* EXERCISE GOAL:
Turn the text read from all the records below into a JSON list of strings, one string per line, with blank lines left out. Leave the pictures out of the answer.

* MATERIAL SHOWN:
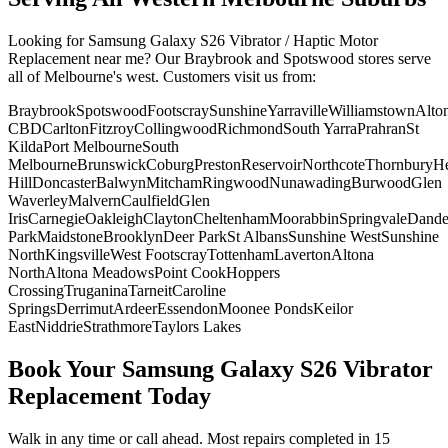
Looking for
Samsung Galaxy S26
Vibrator / Haptic Motor
Replacement
near me? Our Braybrook and Spotswood stores serve
all of Melbourne's west. Customers visit us from:
Braybrook
Spotswood
Footscray
Sunshine
Yarraville
Williamstown
Alto
CBD
Carlton
Fitzroy
Collingwood
Richmond
South Yarra
Prahran
St
Kilda
Port Melbourne
South
Melbourne
Brunswick
Coburg
Preston
Reservoir
Northcote
Thornbury
He
Hill
Doncaster
Balwyn
Mitcham
Ringwood
Nunawading
Burwood
Glen
Waverley
Malvern
Caulfield
Glen
Iris
Carnegie
Oakleigh
Clayton
Cheltenham
Moorabbin
Springvale
Dand
Park
Maidstone
Brooklyn
Deer Park
St Albans
Sunshine West
Sunshine
North
Kingsville
West Footscray
Tottenham
Laverton
Altona
North
Altona Meadows
Point Cook
Hoppers
Crossing
Truganina
Tarneit
Caroline
Springs
Derrimut
Ardeer
Essendon
Moonee Ponds
Keilor
East
Niddrie
Strathmore
Taylors Lakes
Book Your
Samsung Galaxy S26
Vibrator
Replacement
Today
Walk in any time or call ahead.
Most repairs completed in 15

* RESPONSE:
[
  "Looking for",
  "Samsung Galaxy S26",
  "Vibrator / Haptic Motor",
  "Replacement",
  "near me? Our Braybrook and Spotswood stores serve",
  "all of Melbourne's west. Customers visit us from:",
  "Braybrook",
  "Spotswood",
  "Footscray",
  "Sunshine",
  "Yarraville",
  "Williamstown",
  "Alto",
  "CBD",
  "Carlton",
  "Fitzroy",
  "Collingwood",
  "Richmond",
  "South Yarra",
  "Prahran",
  "St",
  "Kilda",
  "Port Melbourne",
  "South",
  "Melbourne",
  "Brunswick",
  "Coburg",
  "Preston",
  "Reservoir",
  "Northcote",
  "Thornbury",
  "He",
  "Hill",
  "Doncaster",
  "Balwyn",
  "Mitcham",
  "Ringwood",
  "Nunawading",
  "Burwood",
  "Glen",
  "Waverley",
  "Malvern",
  "Caulfield",
  "Glen",
  "Iris",
  "Carnegie",
  "Oakleigh",
  "Clayton",
  "Cheltenham",
  "Moorabbin",
  "Springvale",
  "Dand",
  "Park",
  "Maidstone",
  "Brooklyn",
  "Deer Park",
  "St Albans",
  "Sunshine West",
  "Sunshine",
  "North",
  "Kingsville",
  "West Footscray",
  "Tottenham",
  "Laverton",
  "Altona",
  "North",
  "Altona Meadows",
  "Point Cook",
  "Hoppers",
  "Crossing",
  "Truganina",
  "Tarneit",
  "Caroline",
  "Springs",
  "Derrimut",
  "Ardeer",
  "Essendon",
  "Moonee Ponds",
  "Keilor",
  "East",
  "Niddrie",
  "Strathmore",
  "Taylors Lakes",
  "Book Your",
  "Samsung Galaxy S26",
  "Vibrator",
  "Replacement",
  "Today",
  "Walk in any time or call ahead.",
  "Most repairs completed in 15"
]